With Hospitable Locals, Verdant Mountains, Miles of Coastline and India’s Very Own Silicon Valley, Karnataka Is Ready for Its Moment in the Sun
Beena and Mahesh won’t mind that I’ve crashed their wedding, I tell myself. There they are, sitting in ornate chairs in the main room of the Dharmasthala Manjunatha Kalyana Mantapa celebration hall, surrounded by 200 family members and well-wishers. It does feel a little unfair that I know their names — which are draped above the entrance on a huge banner — while they are oblivious to my uninvited presence. But they look happy and glorious in their outfits; the bride decked in garlands over her red sari; the groom a suited vision in white.
I’m not quite sure why I’m here, intruding on the last hurrahs of their unification as husband and wife. One moment, I was out on the long, arrow-straight Bull Temple Road, watching Bangalore go about its Saturday lunchtime business — cars welded in a jam that seemed as if it would last an eternity; with tuk-tuks, motorbikes, wandering children, idling cows and fast-gesticulating hawkers selling flowers, water and even spare tyres scattered liberally across this exhaust-fume carnival. The next moment, I’ve wandered into a party that’s scarcely any less noisy than the scene on the street — a troupe of drummers building to a rhythmic cacophony; and a feast being prepared — all clattering pans, rolling steam and rice on the boil — in the chamber beyond.
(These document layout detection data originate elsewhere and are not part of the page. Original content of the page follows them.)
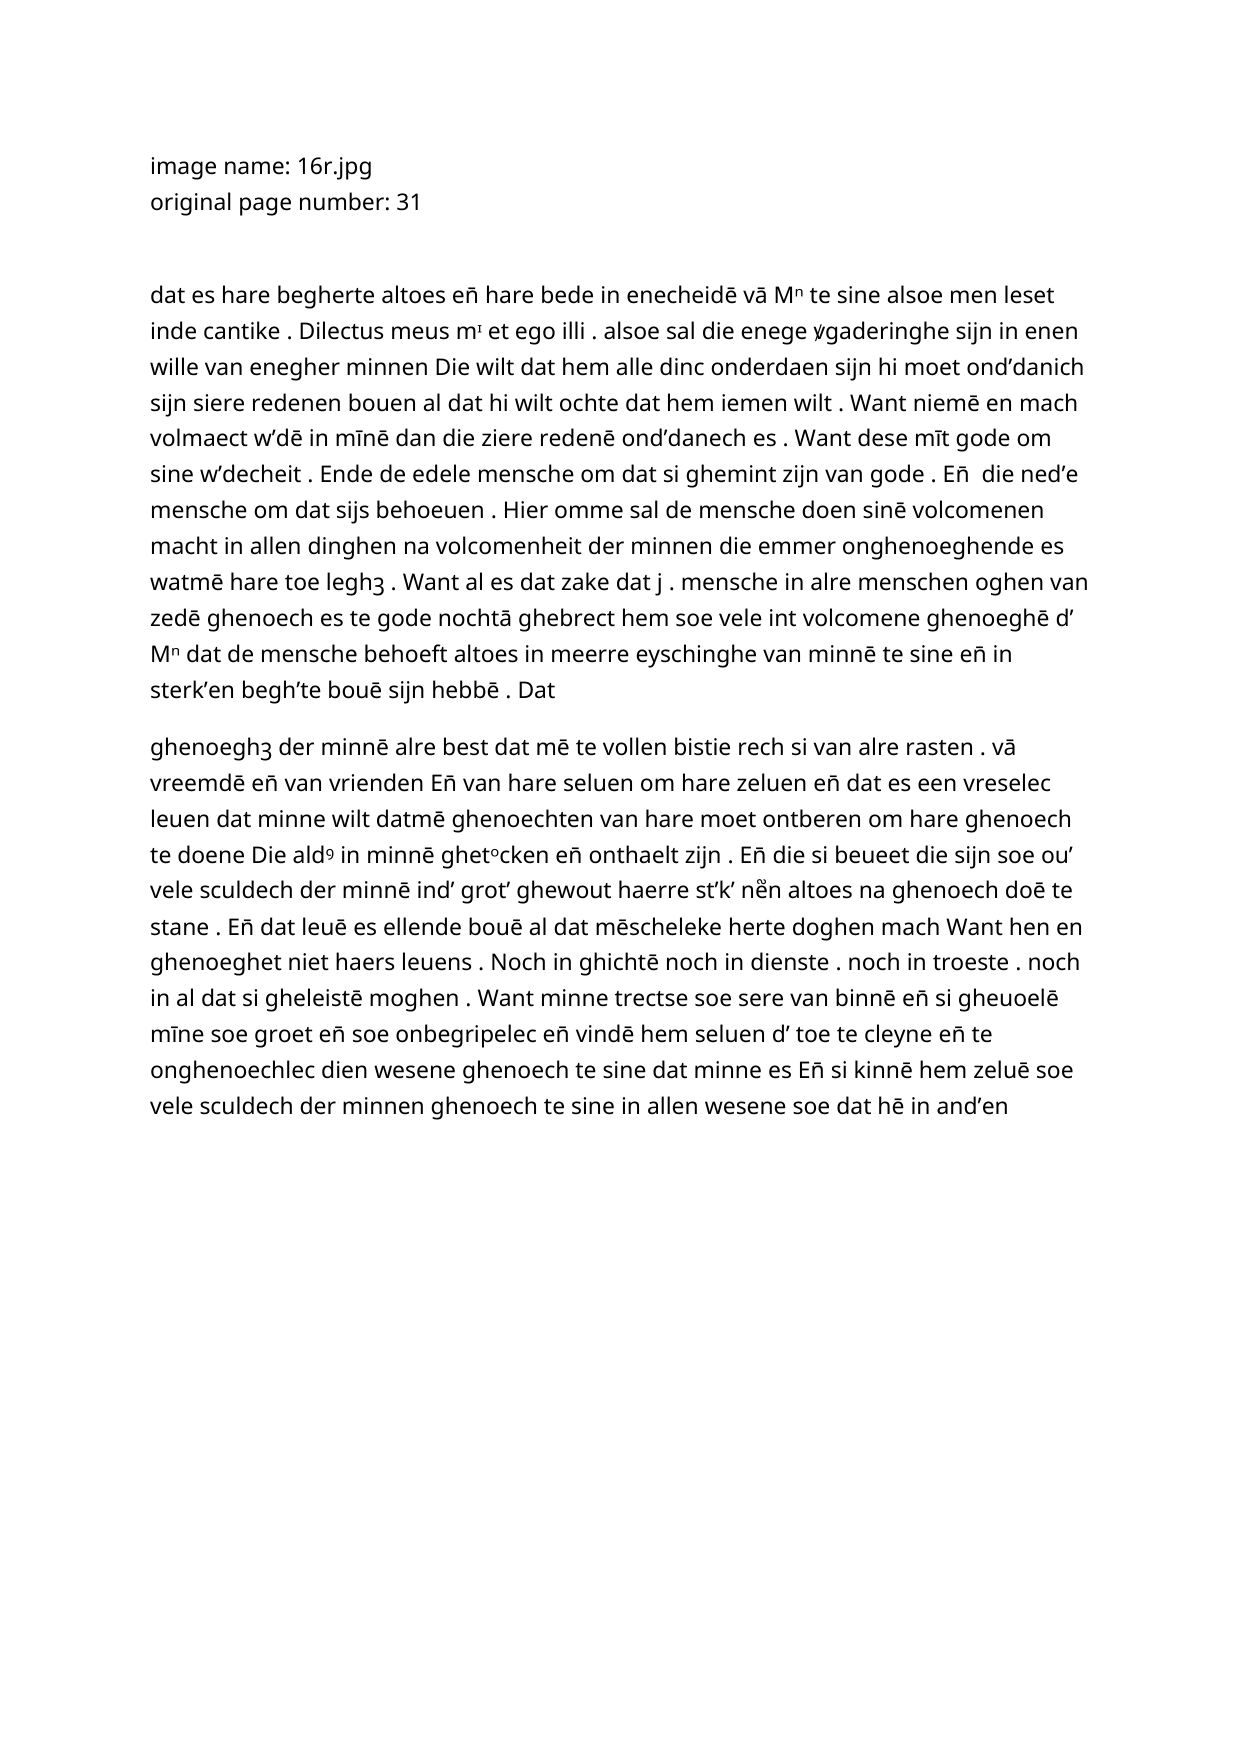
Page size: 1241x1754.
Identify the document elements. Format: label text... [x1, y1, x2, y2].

text ghenoeghꝫ der minnē alre best dat mē te vollen bistie rech si van alre rasten . vā vreemdē en̄ van vrienden En̄ van hare seluen om hare zeluen en̄ dat es een vreselec leuen dat minne wilt datmē ghenoechten van hare moet ontberen om hare ghenoech te doene Die aldꝰ in minnē ghetᵒcken en̄ onthaelt zijn . En̄ die si beueet die sijn soe ouʼ vele sculdech der minnē indʼ grotʼ ghewout haerre stʼkʼ ne᷑n altoes na ghenoech doē te stane . En̄ dat leuē es ellende bouē al dat mēscheleke herte doghen mach Want hen en ghenoeghet niet haers leuens . Noch in ghichtē noch in dienste . noch in troeste . noch in al dat si gheleistē moghen . Want minne trectse soe sere van binnē en̄ si gheuoelē mīne soe groet en̄ soe onbegripelec en̄ vindē hem seluen dʼ toe te cleyne en̄ te onghenoechlec dien wesene ghenoech te sine dat minne es En̄ si kinnē hem zeluē soe vele sculdech der minnen ghenoech te sine in allen wesene soe dat hē in andʼen [150, 731, 1090, 1121]
text image name: 16r.jpg original page number: 31 [150, 150, 1090, 253]
text dat es hare begherte altoes en̄ hare bede in enecheidē vā Mⁿ te sine alsoe men leset inde cantike . Dilectus meus mᶦ et ego illi . alsoe sal die enege ꝟgaderinghe sijn in enen wille van enegher minnen Die wilt dat hem alle dinc onderdaen sijn hi moet ondʼdanich sijn siere redenen bouen al dat hi wilt ochte dat hem iemen wilt . Want niemē en mach volmaect wʼdē in mīnē dan die ziere redenē ondʼdanech es . Want dese mīt gode om sine wʼdecheit . Ende de edele mensche om dat si ghemint zijn van gode . En̄ die nedʼe mensche om dat sijs behoeuen . Hier omme sal de mensche doen sinē volcomenen macht in allen dinghen na volcomenheit der minnen die emmer onghenoeghende es watmē hare toe leghꝫ . Want al es dat zake dat j . mensche in alre menschen oghen van zedē ghenoech es te gode nochtā ghebrect hem soe vele int volcomene ghenoeghē dʼ Mⁿ dat de mensche behoeft altoes in meerre eyschinghe van minnē te sine en̄ in sterkʼen beghʼte bouē sijn hebbē . Dat [150, 279, 1090, 705]
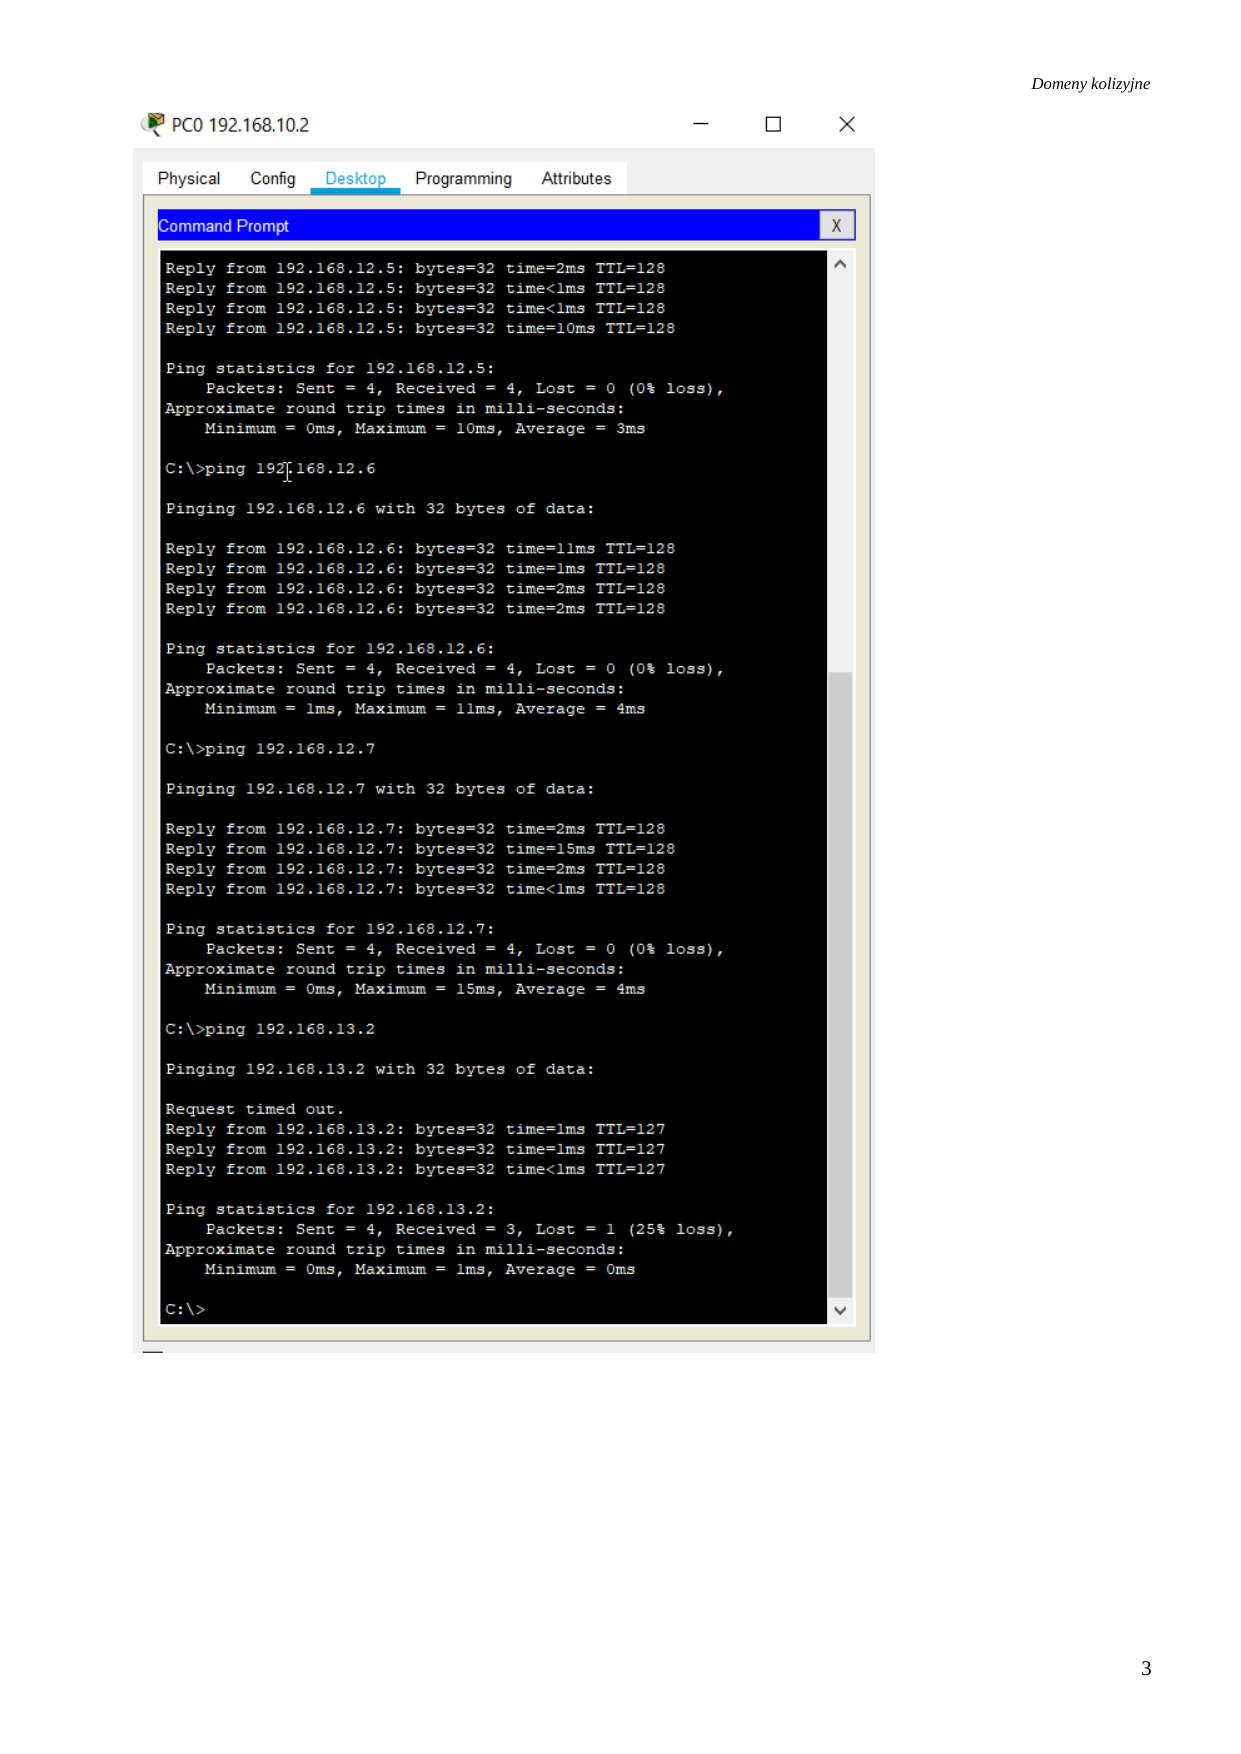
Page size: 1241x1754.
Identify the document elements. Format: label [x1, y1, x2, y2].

picture [133, 103, 876, 1353]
Surely someone has to notice the British man, dusty from a morning exploring, who isn’t on the guest list. When someone does, Yousuf is politeness itself. “You are welcome, my friend,” says the silver haired, grandfatherly figure. His perfectly pronounced English speaks of an antique education in the vestiges of the colonial school system. “Come, have you eaten? You look as if you are hungry.” And, with a gentle hand on my arm, he leads me towards the pots of bubbling amber chicken curry.